In a groundbreaking move for the global automotive industry, Japanese automakers Honda and Nissan have officially announced the commencement of merger talks. If finalized, the merger would create the world’s third-largest automaker by sales, with a projected revenue of 30 trillion yen ($191.4 billion) and operating profit exceeding 3 trillion yen, according to Honda CEO Toshihiro Mibe.
Driving Forces Behind the Merger
At a press conference on Monday, Toshihiro Mibe emphasized the need for greater scale to remain competitive in the rapidly evolving automotive industry. The proposed integration aims to bolster the development of cutting-edge technologies, including electric vehicles (EVs) and intelligent driving systems.
Mibe stated that the merger would offer economies of scale, resource sharing, and synergy opportunities while maintaining the distinct identities of both brands. He described the business integration as a mid-to-long-term project, with significant progress not expected until 2030 or later.

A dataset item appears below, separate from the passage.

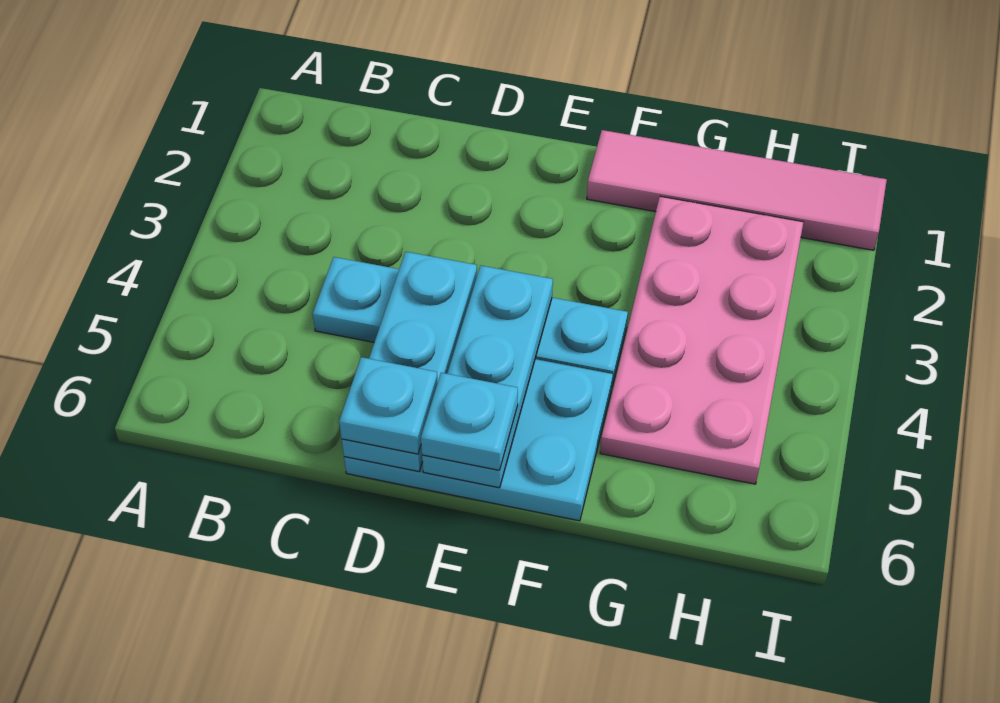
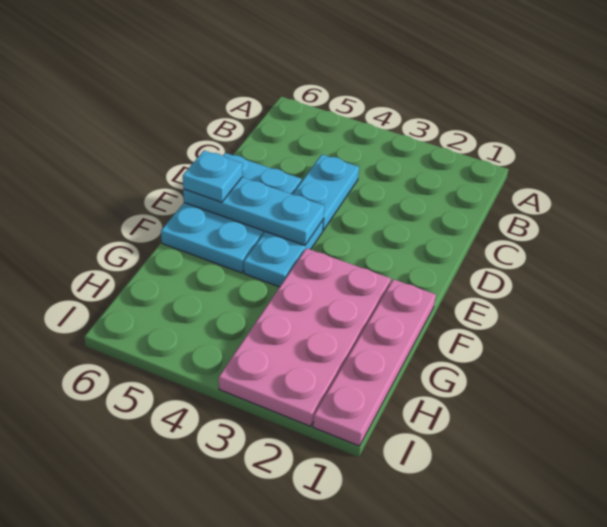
cyan 1x3 plate [342,252,477,471] -> none
cyan 1x1 plate [339,357,438,454] -> none
pink 1x4 tile [587,130,887,250] -> pink 1x4 plate [313,279,436,446]
pink 2x4 plate [600,196,803,484] -> pink 2x4 plate turned to [219,248,391,426]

A holding company would be established as the parent entity for both automakers, listed on the Tokyo Stock Exchange. Honda, as the larger of the two companies, will nominate the majority of the board members for the merged group.
Mitsubishi’s Potential Role
Nissan’s strategic partner, Mitsubishi Motors, has been invited to join the new group. The decision from Mitsubishi is expected by the end of January 2025. If Mitsubishi joins the merger, it could further enhance the group’s position in the global market.
Challenges Facing Nissan
The merger comes as Nissan grapples with financial challenges and restructuring efforts. The company recently announced plans to cut 9,000 jobs and reduce global production capacity by 20% as part of its turnaround strategy.
Mibe acknowledged that skeptics might view the merger as Honda propping up Nissan, but he stressed that the deal hinges on Nissan’s successful completion of its turnaround plan. Nissan CEO Makoto Uchida echoed this sentiment, stating that the talks are about ensuring future competitiveness rather than giving up on the company’s recovery efforts.
“We are committed to completing our turnaround actions. This merger is about achieving future growth and leveraging partnerships to ensure our long-term competitiveness,” Uchida said.
Global Competition in the EV Market
The merger discussions occur in the context of fierce global competition in the EV market, with major players like Tesla and China’s BYD dominating the space. Analysts believe that the integration of Honda and Nissan could help the new entity compete more effectively against these industry leaders.
However, some experts have raised concerns about the timing of the merger. Peter Wells, a professor of business and sustainability at Cardiff Business School’s Centre for Automotive Industry Research, noted that Nissan has been struggling with its product lineup and overall market performance.
What This Means for the Auto Industry
If successful, the Honda-Nissan merger would significantly reshape the global automotive landscape. The combined entity would trail only Toyota and Volkswagen in sales, creating a formidable competitor in the race to dominate the EV and autonomous driving markets.
Industry observers will closely monitor the progress of the talks, which are expected to conclude by June 2025. The merger could signal a broader trend of consolidation in the automotive sector as companies face mounting pressure to innovate and adapt to a rapidly changing market.